Biyolojik ilaçlar, ABD’de reçetelerin yalnızca %5’ini oluşturmasına rağmen, toplam ilaç harcamalarının %51’ini kapsıyor. FDA tarafından onaylanmış 76 biyobenzer ilaç bulunmasına rağmen, pazar payları hâlâ %20’nin altında. Buna karşılık, ülkede 30.000’den fazla jenerik ilaç onaylanmış durumda. Önümüzdeki 10 yılda patent koruması sona erecek biyolojik ilaçların yalnızca %10’u için biyobenzer geliştirme çalışmaları yürütülüyor.

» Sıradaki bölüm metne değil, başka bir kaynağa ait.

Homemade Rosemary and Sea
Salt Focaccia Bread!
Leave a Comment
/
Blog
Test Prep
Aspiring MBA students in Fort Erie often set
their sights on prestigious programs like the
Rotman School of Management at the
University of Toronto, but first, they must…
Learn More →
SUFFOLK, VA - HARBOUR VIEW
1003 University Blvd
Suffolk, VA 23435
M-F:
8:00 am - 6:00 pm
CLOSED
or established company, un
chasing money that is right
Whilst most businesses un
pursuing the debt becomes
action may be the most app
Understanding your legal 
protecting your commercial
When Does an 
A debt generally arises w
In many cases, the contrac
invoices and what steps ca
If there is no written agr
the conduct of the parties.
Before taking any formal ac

ABD Sağlık ve İnsan Hizmetleri Bakanı Robert F. Kennedy Jr., konuya ilişkin yaptığı açıklamada şunları söyledi:
“Bugün duyurulan biyobenzer reformu, ilaç fiyatlarını düşürme hedefimize büyük katkı sağlayacak. Biyolojik ilaçlar birçok kronik hastalıkta kullanılıyor ancak karmaşık onay süreçleri nedeniyle hastalar uygun maliyetli biyobenzerlere erişemiyordu. FDA’nın bu kararı, rekabeti artıracak, hasta seçeneklerini genişletecek ve halk sağlığını güçlendirecek.”
FDA Komiseri Dr. Marty Makary ise şu değerlendirmede bulundu:
“Biyobenzerler, hem hastalar hem de sağlık sistemi için maliyetleri düşürme potansiyeline sahip. Geliştirme sürecini sadeleştirerek ve değiştirilebilirlik kriterlerini netleştirerek, milyonlarca Amerikalı için kanser, otoimmün hastalıklar ve nadir hastalıklarda erişilebilir tedavi fırsatlarını artırıyoruz.”

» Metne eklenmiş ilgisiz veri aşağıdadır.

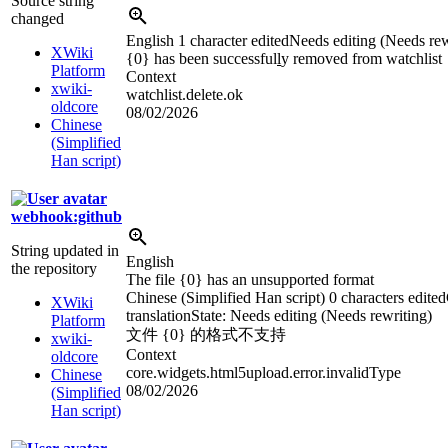
Source string
changed
English
1 character edited
Needs editing (Needs rew
XWiki
{0} has been successful
l
y removed from watchlist
Platform
Context
xwiki-
watchlist.delete.ok
oldcore
08/02/2026
Chinese
(Simplified
Han script)
webhook:github
String updated in
English
the repository
The file {0} has an unsupported format
Chinese (Simplified Han script)
0 characters edited
XWiki
translation
State: Needs editing (Needs rewriting)
Platform
文件 {0} 的格式不支持
xwiki-
Context
oldcore
core.widgets.html5upload.error.invalidType
Chinese
08/02/2026
(Simplified
Han script)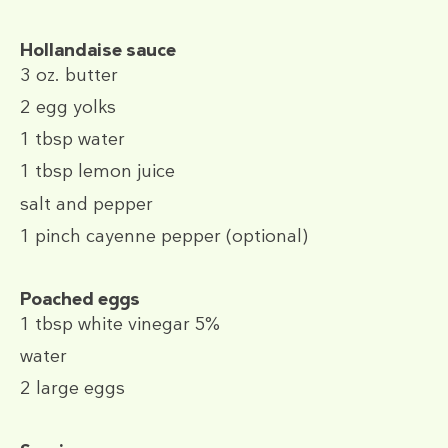
Hollandaise sauce
3 oz.
butter
2
egg yolks
1 tbsp
water
1 tbsp
lemon juice
salt and pepper
1 pinch
cayenne pepper (optional)
Poached eggs
1 tbsp
white vinegar 5%
water
2
large eggs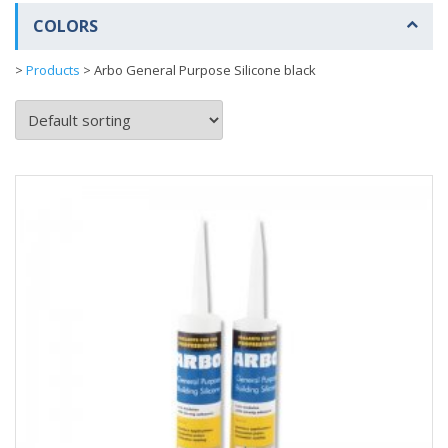
COLORS
>
Products
>
Arbo General Purpose Silicone black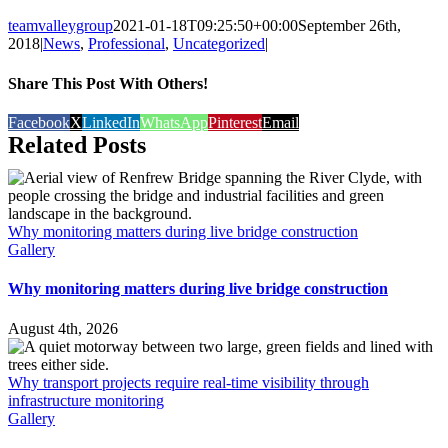
teamvalleygroup
2021-01-18T09:25:50+00:00
September 26th,
2018
|
News
,
Professional
,
Uncategorized
|
Share This Post With Others!
Facebook
X
LinkedIn
WhatsApp
Pinterest
Email
Related Posts
Why monitoring matters during live bridge construction
Gallery
Why monitoring matters during live bridge construction
August 4th, 2026
Why transport projects require real-time visibility through
infrastructure monitoring
Gallery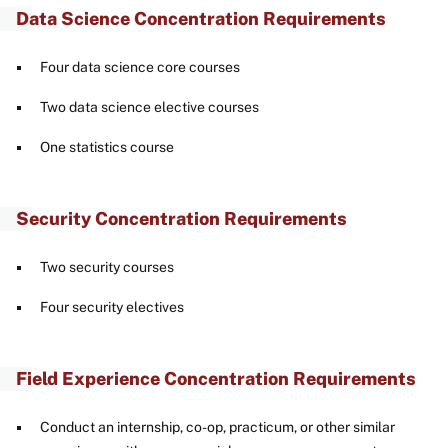
Data Science Concentration Requirements
Four data science core courses
Two data science elective courses
One statistics course
Security Concentration Requirements
Two security courses
Four security electives
Field Experience Concentration Requirements
Conduct an internship, co-op, practicum, or other similar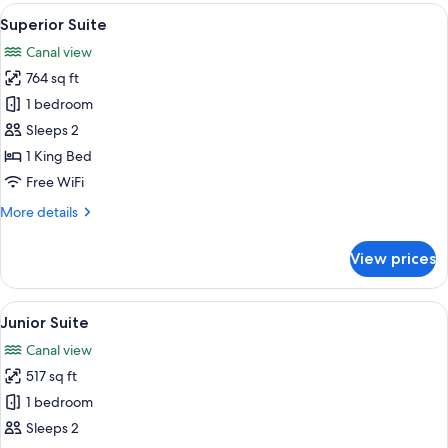
View
A hotel room with a large bed, two be
8
Superior Suite
all
Canal view
photos
764 sq ft
for
Superior
1 bedroom
Suite
Sleeps 2
1 King Bed
Free WiFi
More
More details
details
for
View prices
Superior
Suite
View
A hotel room with a large bed, bedsid
15
Junior Suite
all
Canal view
photos
517 sq ft
for
Junior
1 bedroom
Suite
Sleeps 2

FDA İlaç Değerlendirme ve Araştırma Merkezi Direktörü Dr. George Tidmarsh, rehberin bilimsel dayanaklarını şöyle özetledi:
“Bilim gelişmeye devam ediyor. Biz de güvenlikten ödün vermeden verimliliği artıran, kanıta dayalı ve rasyonel politikalarla biyobenzer geliştirmeyi destekliyoruz.”
Yeni FDA taslak rehberi, “Biyobenzerliğin Gösterilmesine İlişkin Bilimsel Hususlar: Karşılaştırmalı Etkinlik Çalışmalarının Gerekliliğinin Değerlendirilmesine Yönelik Güncel Öneriler” başlığını taşıyor. FDA’nın 2015’ten bu yana biriktirdiği veriler, klinik karşılaştırmalı çalışmaların yüksek maliyetine (ortalama 24 milyon dolar) karşın, analitik testlere kıyasla daha düşük duyarlılık sağladığını ortaya koyuyor. Bu nedenle, yeni rehber geliştiricilerin analitik verilerle biyobenzerliği kanıtlamasına olanak tanıyarak klinik çalışma gerekliliğini azaltıyor.
Ayrıca, biyobenzerlerin “değiştirilebilir” onay alması için geçmişte gerekli olan “switching” (ilaç değiştirme) çalışmaları artık genel olarak önerilmiyor. Böylece hem zaman hem kaynak tasarrufu sağlanacak.
Biyobenzerlerin onay yolu, 2010 yılında Biyolojik Ürün Fiyat Rekabeti ve Yenilik Yasası (BPCIA) ile oluşturulmuştu. O tarihten bu yana FDA, kanser, romatoid artrit, diyabet, Crohn hastalığı ve osteoporoz gibi hastalıkların tedavisinde kullanılan 76 biyobenzeri onayladı.
FDA’nın bu yeni girişimi, daha fazla biyobenzerin pazara sunulmasını teşvik ederek rekabeti artırmayı, tedaviye erişimi kolaylaştırmayı ve Amerikan halkı için sağlık maliyetlerini azaltmayı hedefliyor.